EXTRACT —
To be hopefully clear: If I would not apply my Normalization, then the snippets would be "without sound" with the same -dBFS output volume. With pre-amp one would normally turn up the volume (knob). Not so when you don't use a pre-amp. Then you'd use -dBFS values which are readily visible.

 

image.png.fbaf46ff8d92a3a7cefe11cb0f7e8cce.png

 

This is totally normal for any good album without too much compression. Notice that the -31.5 is some norm I determined as a randomly compressed album. All on the right side which is less attenuated (like -21dBFS is that) is less compressed. The higher numbers (lower minus values) on the right side than the left side are more compressed and not - or at least less on par (to my standards).

 

Here you see Crime and how it Normalizes as the Album :

 

image.png.ceeb5971175576a1295fb82c08a5ce1d.png

 

 

Here you see the first track and how it Normalizes as the Track - coincidentally the same as the Album :

 

image.png.cd3ac36889b7a2320e1b8d3cf3222a62.png

(notie the T now being active in the top-left corner)

 

 

Here you see the snippet of that track and how it Normalizes - mind you, this is PLUS 6 now :

 

image.thumb.png.3df2cedce249ece11f9b57edcac9eee7.png

 

(and the PLUS indeed would be gain - I allow a maximum of 6dB of sheer boost)

 

FYI If we don't allow the gain, I'd need to attenuate a bit more and this comes from it :

 

image.thumb.png.a7f5354d525e280a714d63fd926f8ea1.png

 

Lastly, if I make it the same output level (right hand side) as the 88.2, then this shows :

 

image.thumb.png.b276c6e1a322d1eb62af7716baf1ed8b.png

 

(this is attenuated 1 dB more because of the step size of the volume at those levels (see the -60dB by now)

 

For your convenience the "original" from your decode to compare repeated (from above):

 

image.png.7780f97d90947830e7eac89932f2ee37.png

 

So in this case this is 28.5dB difference. But notice: The snippet is heavy on silence because of the overweight of the lead-in (the schoolyard sounds) and is faded at the end. So logically it is softer overall.

 

Anyway the original message : 

a. if I don't apply the normalization then nothing is audible (say 24dB too soft);

b. if I do apply the normalization then the windows go out.

 

Ad b.: As discussed before (also by you, John), this is because of way low compression; see the first paragraph of this post.

But this is what I always thought, because the 88.2 shows very normal behavior on the compression.

 

(I am afraid this all is not very clear (English))

 

Interesting would be to now listen to the "full demos" - the ones I judged and described earlier on. Will do that in today's listening session (12 hours+ from now).

 

 

 

 

 

 

I am not familiar with the SW that you are using, and I'll come back and read this a few times so that I can comprehend your message (all of the comprehension problem is mine.)   There appears to be something incompatible going on.   My SW is 'bare bones' other than the decoder itself, which is actually fairly active about metadata, including updating BEXT, etc. SoX even likes to destroy metadata.

INFORMATION SUPPLIED —
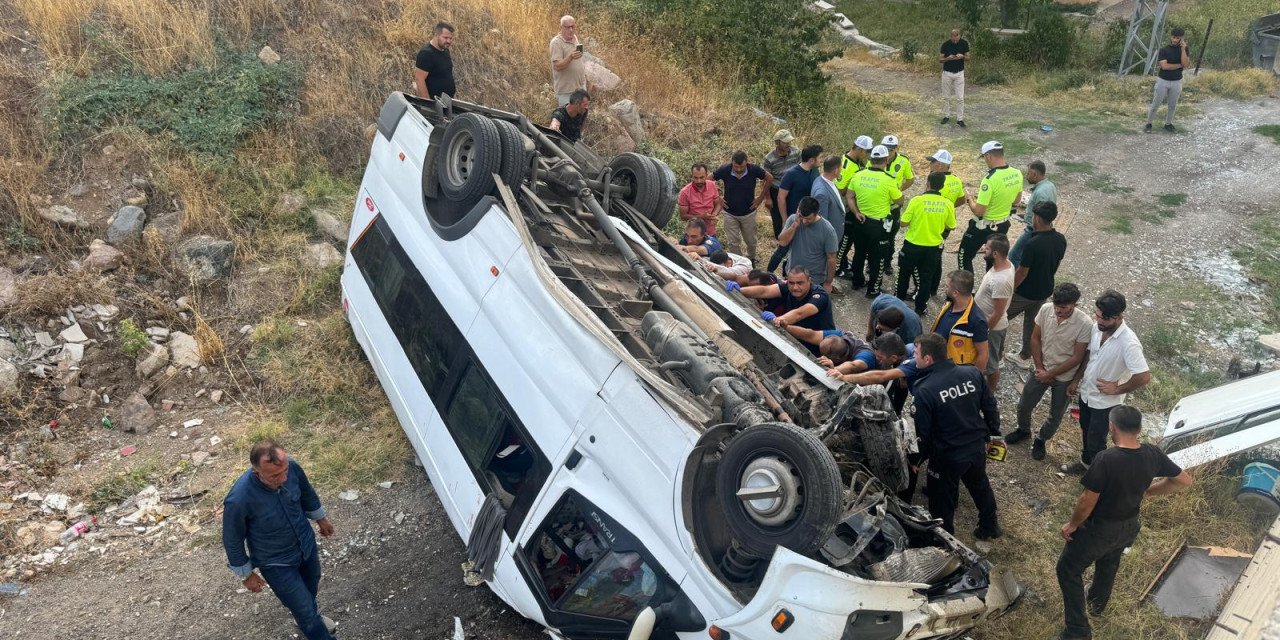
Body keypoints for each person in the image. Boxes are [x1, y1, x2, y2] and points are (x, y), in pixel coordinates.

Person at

TASK PROMPT —
For each statement below, say yes or no on whether the thread agrees with it, and quote the thread's deciding words.
1. The writer permits no more than 6 dB of boost.
2. The snippet is louder overall because of its lead-in.
3. The first track normalizes the same way as a track as it does as an album.
The data shown above are separate material from the thread.

SOLUTION FOR THIS TASK —
1. Yes: "I allow a maximum of 6dB of sheer boost"
2. No: "So logically it is softer overall."
3. Yes: "coincidentally the same as the Album"